* Work task 1 *
In the biography of David Werdyger below, how many albums did he record in all?
#### Text under study
- Born: 30 October 1919 Poland
- Died: 2 April 2014 (aged 94) United States
- Genres: Hazzanut (Cantorial), Jewish music
- Occupation(s): Hazzan, travel agent
- Years active: 1950–2000s
- Labels: Aderet Records

= David Werdyger =

Polish-American Jewish cantor

David Werdyger (אלתר דוד יצחק ורדיגר; 30 October 1919 - 2 April 2014) was a Polish-American Hasidic hazzan and solo singer. A Holocaust survivor who was incarcerated in several Nazi concentration camps, including the factory run by Oskar Schindler, Werdyger moved to Brooklyn, New York, after World War II and began recording albums featuring the music of the Bobov, Boyan, Skulen, Melitz, Radomsk, and Ger Hasidic dynasties, recording 60 albums in all. He also established the Jewish record label Aderet Records, now managed and owned by his son Mendy Werdyger.

He was the father of singer Mordechai Ben David and the grandfather of singer Yeedle Werdyger (Mordechai's son). Werdyger collaborated with Velvel Pasternak, among others, in his recordings.

==Early life==
Werdyger was the youngest of four sons and four daughters born to Yisrael Aryeh Werdyger, a well-to-do wholesaler of men's shirts and dry goods and a prominent member of the Gerrer Hasidic community of Kraków (Cracow), to which the family moved shortly after David's birth. He says that at the age of six he became the soloist in the choir of the Eizik Yeikeles Synagogue in Kraków, and that at age 12 he was invited by Yankel Talmud, the leader of the Gerrer choir, to be a soloist in that choir in the town of Ger.

==Holocaust years==
With the Nazi occupation of Poland in September 1939, Werdyger was subject to frequent arrests and forced labor on the streets of Kraków. In the summer of 1940, when the Nazis ordered all Jews to leave the city, Werdyger's family moved to an uncle's home in Proszowice. In response to rumors of a mass deportation, he, his unmarried sister Yettie, and his parents went into hiding with 16 others in a bunker in their uncle's warehouse, where they were cared for by a Polish employee. Three weeks later, they sneaked into the Podgórze ghetto of Kraków. From there, his parents bought their way out of the ghetto into Sosnowice, where one of their married daughters was living and never saw them again.

In the ghetto, worked in forced labor battalions, and when a mass deportation took place in the Podgórze ghetto, he went into hiding with 15 others. Two weeks later, his group was found and taken with 180 other ghetto residents to the Kraków-Płaszów concentration camp to be shot by firing squad. Each man passed before German Nazi camp commandant Amon Göth; Werdyger later said that when it was his turn, Göth asked him what type of work he did. "I am a professional singer, and I have a trained soprano voice," he replied. "Would you like to hear something?" Göth said, "Sing the song you Jews chant when you bury your dead." Werdyger began singing the traditional Jewish prayer for the dead, El Molei Rachamim ("God, Full of Compassion"). Göth then directed Werdyger to the camp rather than to the firing squad; he was one of the 40 men saved from execution that day.
########
#### Data in this exercise
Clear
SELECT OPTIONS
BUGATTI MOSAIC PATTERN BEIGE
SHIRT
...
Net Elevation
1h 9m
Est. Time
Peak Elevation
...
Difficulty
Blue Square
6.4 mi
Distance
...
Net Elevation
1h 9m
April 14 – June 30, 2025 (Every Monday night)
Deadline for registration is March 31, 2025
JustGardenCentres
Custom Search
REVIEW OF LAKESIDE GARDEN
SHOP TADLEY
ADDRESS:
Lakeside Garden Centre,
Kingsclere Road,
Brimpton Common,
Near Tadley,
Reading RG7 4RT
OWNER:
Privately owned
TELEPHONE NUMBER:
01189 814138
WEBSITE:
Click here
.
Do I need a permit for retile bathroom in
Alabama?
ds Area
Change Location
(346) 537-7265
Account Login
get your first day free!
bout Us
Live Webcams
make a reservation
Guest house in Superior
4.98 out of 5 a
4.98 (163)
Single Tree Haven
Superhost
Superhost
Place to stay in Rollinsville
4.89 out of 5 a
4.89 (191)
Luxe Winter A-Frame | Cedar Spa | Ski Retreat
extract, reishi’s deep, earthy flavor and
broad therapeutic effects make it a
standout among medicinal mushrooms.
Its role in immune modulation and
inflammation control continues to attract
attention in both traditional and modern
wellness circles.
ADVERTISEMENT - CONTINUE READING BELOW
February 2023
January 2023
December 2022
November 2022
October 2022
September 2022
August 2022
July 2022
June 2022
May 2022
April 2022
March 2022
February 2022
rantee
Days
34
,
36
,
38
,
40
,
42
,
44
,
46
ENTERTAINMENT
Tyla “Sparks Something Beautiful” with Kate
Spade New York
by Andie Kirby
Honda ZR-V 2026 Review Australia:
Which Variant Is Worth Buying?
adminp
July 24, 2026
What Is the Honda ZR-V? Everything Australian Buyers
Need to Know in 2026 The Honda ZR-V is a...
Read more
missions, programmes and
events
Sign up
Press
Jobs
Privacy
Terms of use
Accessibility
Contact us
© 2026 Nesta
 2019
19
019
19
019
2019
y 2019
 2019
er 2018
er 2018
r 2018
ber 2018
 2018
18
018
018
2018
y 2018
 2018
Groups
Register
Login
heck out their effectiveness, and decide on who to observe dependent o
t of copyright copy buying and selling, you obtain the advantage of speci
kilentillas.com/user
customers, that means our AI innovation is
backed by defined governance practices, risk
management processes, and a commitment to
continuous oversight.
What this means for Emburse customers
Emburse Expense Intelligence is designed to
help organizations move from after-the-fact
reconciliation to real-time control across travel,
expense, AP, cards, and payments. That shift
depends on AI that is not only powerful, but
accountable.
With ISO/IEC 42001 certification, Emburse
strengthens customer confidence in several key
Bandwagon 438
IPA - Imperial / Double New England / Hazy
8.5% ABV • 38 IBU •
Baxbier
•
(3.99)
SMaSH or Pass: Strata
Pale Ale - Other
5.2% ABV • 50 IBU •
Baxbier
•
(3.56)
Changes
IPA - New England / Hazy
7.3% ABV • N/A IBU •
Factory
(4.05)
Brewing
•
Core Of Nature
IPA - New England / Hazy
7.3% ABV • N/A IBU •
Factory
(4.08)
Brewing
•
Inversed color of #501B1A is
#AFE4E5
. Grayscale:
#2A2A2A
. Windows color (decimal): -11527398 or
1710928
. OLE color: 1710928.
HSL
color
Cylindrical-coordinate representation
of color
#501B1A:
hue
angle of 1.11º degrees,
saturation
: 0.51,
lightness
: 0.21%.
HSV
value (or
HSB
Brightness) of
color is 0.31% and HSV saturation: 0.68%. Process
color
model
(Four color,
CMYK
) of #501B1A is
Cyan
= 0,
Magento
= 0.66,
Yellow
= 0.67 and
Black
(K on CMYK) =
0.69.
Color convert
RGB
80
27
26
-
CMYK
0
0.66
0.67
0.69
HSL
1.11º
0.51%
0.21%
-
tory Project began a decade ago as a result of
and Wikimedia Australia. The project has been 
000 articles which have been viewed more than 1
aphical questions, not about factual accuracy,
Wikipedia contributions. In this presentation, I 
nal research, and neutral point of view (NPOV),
########
* Work task 2 *
Print the lines of the records from their first line up to and including the line with "continuous oversight.", and nothing else.

* Task output 1 *
60 albums.

* Task output 2 *
Clear
SELECT OPTIONS
BUGATTI MOSAIC PATTERN BEIGE
SHIRT
...
Net Elevation
1h 9m
Est. Time
Peak Elevation
...
Difficulty
Blue Square
6.4 mi
Distance
...
Net Elevation
1h 9m
April 14 – June 30, 2025 (Every Monday night)
Deadline for registration is March 31, 2025
JustGardenCentres
Custom Search
REVIEW OF LAKESIDE GARDEN
SHOP TADLEY
ADDRESS:
Lakeside Garden Centre,
Kingsclere Road,
Brimpton Common,
Near Tadley,
Reading RG7 4RT
OWNER:
Privately owned
TELEPHONE NUMBER:
01189 814138
WEBSITE:
Click here
.
Do I need a permit for retile bathroom in
Alabama?
ds Area
Change Location
(346) 537-7265
Account Login
get your first day free!
bout Us
Live Webcams
make a reservation
Guest house in Superior
4.98 out of 5 a
4.98 (163)
Single Tree Haven
Superhost
Superhost
Place to stay in Rollinsville
4.89 out of 5 a
4.89 (191)
Luxe Winter A-Frame | Cedar Spa | Ski Retreat
extract, reishi’s deep, earthy flavor and
broad therapeutic effects make it a
standout among medicinal mushrooms.
Its role in immune modulation and
inflammation control continues to attract
attention in both traditional and modern
wellness circles.
ADVERTISEMENT - CONTINUE READING BELOW
February 2023
January 2023
December 2022
November 2022
October 2022
September 2022
August 2022
July 2022
June 2022
May 2022
April 2022
March 2022
February 2022
rantee
Days
34
,
36
,
38
,
40
,
42
,
44
,
46
ENTERTAINMENT
Tyla “Sparks Something Beautiful” with Kate
Spade New York
by Andie Kirby
Honda ZR-V 2026 Review Australia:
Which Variant Is Worth Buying?
adminp
July 24, 2026
What Is the Honda ZR-V? Everything Australian Buyers
Need to Know in 2026 The Honda ZR-V is a...
Read more
missions, programmes and
events
Sign up
Press
Jobs
Privacy
Terms of use
Accessibility
Contact us
© 2026 Nesta
 2019
19
019
19
019
2019
y 2019
 2019
er 2018
er 2018
r 2018
ber 2018
 2018
18
018
018
2018
y 2018
 2018
Groups
Register
Login
heck out their effectiveness, and decide on who to observe dependent o
t of copyright copy buying and selling, you obtain the advantage of speci
kilentillas.com/user
customers, that means our AI innovation is
backed by defined governance practices, risk
management processes, and a commitment to
continuous oversight.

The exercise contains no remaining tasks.